→ The task
If an entry contains a picture, leave the picture out and reproduce everything else in the records below exactly.

→ Records shown
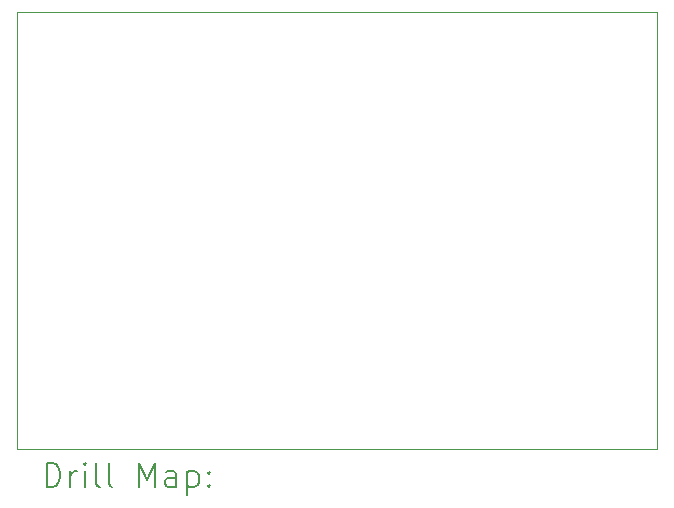
<source format=gbr>
%TF.GenerationSoftware,KiCad,Pcbnew,7.0.10*%
%TF.CreationDate,2024-10-31T16:29:59-04:00*%
%TF.ProjectId,pcb_v1,7063625f-7631-42e6-9b69-6361645f7063,rev?*%
%TF.SameCoordinates,Original*%
%TF.FileFunction,Drillmap*%
%TF.FilePolarity,Positive*%
%FSLAX45Y45*%
G04 Gerber Fmt 4.5, Leading zero omitted, Abs format (unit mm)*
G04 Created by KiCad (PCBNEW 7.0.10) date 2024-10-31 16:29:59*
%MOMM*%
%LPD*%
G01*
G04 APERTURE LIST*
%ADD10C,0.100000*%
%ADD11C,0.200000*%
G04 APERTURE END LIST*
D10*
X10675000Y-8700000D02*
X16100000Y-8700000D01*
X16100000Y-12400000D01*
X10675000Y-12400000D01*
X10675000Y-8700000D01*
D11*
X10930777Y-12716484D02*
X10930777Y-12516484D01*
X10930777Y-12516484D02*
X10978396Y-12516484D01*
X10978396Y-12516484D02*
X11006967Y-12526008D01*
X11006967Y-12526008D02*
X11026015Y-12545055D01*
X11026015Y-12545055D02*
X11035539Y-12564103D01*
X11035539Y-12564103D02*
X11045063Y-12602198D01*
X11045063Y-12602198D02*
X11045063Y-12630769D01*
X11045063Y-12630769D02*
X11035539Y-12668865D01*
X11035539Y-12668865D02*
X11026015Y-12687912D01*
X11026015Y-12687912D02*
X11006967Y-12706960D01*
X11006967Y-12706960D02*
X10978396Y-12716484D01*
X10978396Y-12716484D02*
X10930777Y-12716484D01*
X11130777Y-12716484D02*
X11130777Y-12583150D01*
X11130777Y-12621246D02*
X11140301Y-12602198D01*
X11140301Y-12602198D02*
X11149824Y-12592674D01*
X11149824Y-12592674D02*
X11168872Y-12583150D01*
X11168872Y-12583150D02*
X11187920Y-12583150D01*
X11254586Y-12716484D02*
X11254586Y-12583150D01*
X11254586Y-12516484D02*
X11245062Y-12526008D01*
X11245062Y-12526008D02*
X11254586Y-12535531D01*
X11254586Y-12535531D02*
X11264110Y-12526008D01*
X11264110Y-12526008D02*
X11254586Y-12516484D01*
X11254586Y-12516484D02*
X11254586Y-12535531D01*
X11378396Y-12716484D02*
X11359348Y-12706960D01*
X11359348Y-12706960D02*
X11349824Y-12687912D01*
X11349824Y-12687912D02*
X11349824Y-12516484D01*
X11483158Y-12716484D02*
X11464110Y-12706960D01*
X11464110Y-12706960D02*
X11454586Y-12687912D01*
X11454586Y-12687912D02*
X11454586Y-12516484D01*
X11711729Y-12716484D02*
X11711729Y-12516484D01*
X11711729Y-12516484D02*
X11778396Y-12659341D01*
X11778396Y-12659341D02*
X11845062Y-12516484D01*
X11845062Y-12516484D02*
X11845062Y-12716484D01*
X12026015Y-12716484D02*
X12026015Y-12611722D01*
X12026015Y-12611722D02*
X12016491Y-12592674D01*
X12016491Y-12592674D02*
X11997443Y-12583150D01*
X11997443Y-12583150D02*
X11959348Y-12583150D01*
X11959348Y-12583150D02*
X11940301Y-12592674D01*
X12026015Y-12706960D02*
X12006967Y-12716484D01*
X12006967Y-12716484D02*
X11959348Y-12716484D01*
X11959348Y-12716484D02*
X11940301Y-12706960D01*
X11940301Y-12706960D02*
X11930777Y-12687912D01*
X11930777Y-12687912D02*
X11930777Y-12668865D01*
X11930777Y-12668865D02*
X11940301Y-12649817D01*
X11940301Y-12649817D02*
X11959348Y-12640293D01*
X11959348Y-12640293D02*
X12006967Y-12640293D01*
X12006967Y-12640293D02*
X12026015Y-12630769D01*
X12121253Y-12583150D02*
X12121253Y-12783150D01*
X12121253Y-12592674D02*
X12140301Y-12583150D01*
X12140301Y-12583150D02*
X12178396Y-12583150D01*
X12178396Y-12583150D02*
X12197443Y-12592674D01*
X12197443Y-12592674D02*
X12206967Y-12602198D01*
X12206967Y-12602198D02*
X12216491Y-12621246D01*
X12216491Y-12621246D02*
X12216491Y-12678388D01*
X12216491Y-12678388D02*
X12206967Y-12697436D01*
X12206967Y-12697436D02*
X12197443Y-12706960D01*
X12197443Y-12706960D02*
X12178396Y-12716484D01*
X12178396Y-12716484D02*
X12140301Y-12716484D01*
X12140301Y-12716484D02*
X12121253Y-12706960D01*
X12302205Y-12697436D02*
X12311729Y-12706960D01*
X12311729Y-12706960D02*
X12302205Y-12716484D01*
X12302205Y-12716484D02*
X12292682Y-12706960D01*
X12292682Y-12706960D02*
X12302205Y-12697436D01*
X12302205Y-12697436D02*
X12302205Y-12716484D01*
X12302205Y-12592674D02*
X12311729Y-12602198D01*
X12311729Y-12602198D02*
X12302205Y-12611722D01*
X12302205Y-12611722D02*
X12292682Y-12602198D01*
X12292682Y-12602198D02*
X12302205Y-12592674D01*
X12302205Y-12592674D02*
X12302205Y-12611722D01*
M02*

</source>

→ Solution for this exercise
<source format=gbr>
%TF.GenerationSoftware,KiCad,Pcbnew,7.0.10*%
%TF.CreationDate,2024-10-31T16:29:59-04:00*%
%TF.ProjectId,pcb_v1,7063625f-7631-42e6-9b69-6361645f7063,rev?*%
%TF.SameCoordinates,Original*%
%TF.FileFunction,Drillmap*%
%TF.FilePolarity,Positive*%
%FSLAX45Y45*%
G04 Gerber Fmt 4.5, Leading zero omitted, Abs format (unit mm)*
G04 Created by KiCad (PCBNEW 7.0.10) date 2024-10-31 16:29:59*
%MOMM*%
%LPD*%
G01*
G04 APERTURE LIST*
%ADD10C,0.100000*%
%ADD11C,0.200000*%
G04 APERTURE END LIST*
D10*
X10675000Y-8700000D02*
X16100000Y-8700000D01*
X16100000Y-12400000D01*
X10675000Y-12400000D01*
X10675000Y-8700000D01*
D11*
X10930777Y-12716484D02*
X10930777Y-12516484D01*
X10930777Y-12516484D02*
X10978396Y-12516484D01*
X10978396Y-12516484D02*
X11006967Y-12526008D01*
X11006967Y-12526008D02*
X11026015Y-12545055D01*
X11026015Y-12545055D02*
X11035539Y-12564103D01*
X11035539Y-12564103D02*
X11045063Y-12602198D01*
X11045063Y-12602198D02*
X11045063Y-12630769D01*
X11045063Y-12630769D02*
X11035539Y-12668865D01*
X11035539Y-12668865D02*
X11026015Y-12687912D01*
X11026015Y-12687912D02*
X11006967Y-12706960D01*
X11006967Y-12706960D02*
X10978396Y-12716484D01*
X10978396Y-12716484D02*
X10930777Y-12716484D01*
X11130777Y-12716484D02*
X11130777Y-12583150D01*
X11130777Y-12621246D02*
X11140301Y-12602198D01*
X11140301Y-12602198D02*
X11149824Y-12592674D01*
X11149824Y-12592674D02*
X11168872Y-12583150D01*
X11168872Y-12583150D02*
X11187920Y-12583150D01*
X11254586Y-12716484D02*
X11254586Y-12583150D01*
X11254586Y-12516484D02*
X11245062Y-12526008D01*
X11245062Y-12526008D02*
X11254586Y-12535531D01*
X11254586Y-12535531D02*
X11264110Y-12526008D01*
X11264110Y-12526008D02*
X11254586Y-12516484D01*
X11254586Y-12516484D02*
X11254586Y-12535531D01*
X11378396Y-12716484D02*
X11359348Y-12706960D01*
X11359348Y-12706960D02*
X11349824Y-12687912D01*
X11349824Y-12687912D02*
X11349824Y-12516484D01*
X11483158Y-12716484D02*
X11464110Y-12706960D01*
X11464110Y-12706960D02*
X11454586Y-12687912D01*
X11454586Y-12687912D02*
X11454586Y-12516484D01*
X11711729Y-12716484D02*
X11711729Y-12516484D01*
X11711729Y-12516484D02*
X11778396Y-12659341D01*
X11778396Y-12659341D02*
X11845062Y-12516484D01*
X11845062Y-12516484D02*
X11845062Y-12716484D01*
X12026015Y-12716484D02*
X12026015Y-12611722D01*
X12026015Y-12611722D02*
X12016491Y-12592674D01*
X12016491Y-12592674D02*
X11997443Y-12583150D01*
X11997443Y-12583150D02*
X11959348Y-12583150D01*
X11959348Y-12583150D02*
X11940301Y-12592674D01*
X12026015Y-12706960D02*
X12006967Y-12716484D01*
X12006967Y-12716484D02*
X11959348Y-12716484D01*
X11959348Y-12716484D02*
X11940301Y-12706960D01*
X11940301Y-12706960D02*
X11930777Y-12687912D01*
X11930777Y-12687912D02*
X11930777Y-12668865D01*
X11930777Y-12668865D02*
X11940301Y-12649817D01*
X11940301Y-12649817D02*
X11959348Y-12640293D01*
X11959348Y-12640293D02*
X12006967Y-12640293D01*
X12006967Y-12640293D02*
X12026015Y-12630769D01*
X12121253Y-12583150D02*
X12121253Y-12783150D01*
X12121253Y-12592674D02*
X12140301Y-12583150D01*
X12140301Y-12583150D02*
X12178396Y-12583150D01*
X12178396Y-12583150D02*
X12197443Y-12592674D01*
X12197443Y-12592674D02*
X12206967Y-12602198D01*
X12206967Y-12602198D02*
X12216491Y-12621246D01*
X12216491Y-12621246D02*
X12216491Y-12678388D01*
X12216491Y-12678388D02*
X12206967Y-12697436D01*
X12206967Y-12697436D02*
X12197443Y-12706960D01*
X12197443Y-12706960D02*
X12178396Y-12716484D01*
X12178396Y-12716484D02*
X12140301Y-12716484D01*
X12140301Y-12716484D02*
X12121253Y-12706960D01*
X12302205Y-12697436D02*
X12311729Y-12706960D01*
X12311729Y-12706960D02*
X12302205Y-12716484D01*
X12302205Y-12716484D02*
X12292682Y-12706960D01*
X12292682Y-12706960D02*
X12302205Y-12697436D01*
X12302205Y-12697436D02*
X12302205Y-12716484D01*
X12302205Y-12592674D02*
X12311729Y-12602198D01*
X12311729Y-12602198D02*
X12302205Y-12611722D01*
X12302205Y-12611722D02*
X12292682Y-12602198D01*
X12292682Y-12602198D02*
X12302205Y-12592674D01*
X12302205Y-12592674D02*
X12302205Y-12611722D01*
M02*

</source>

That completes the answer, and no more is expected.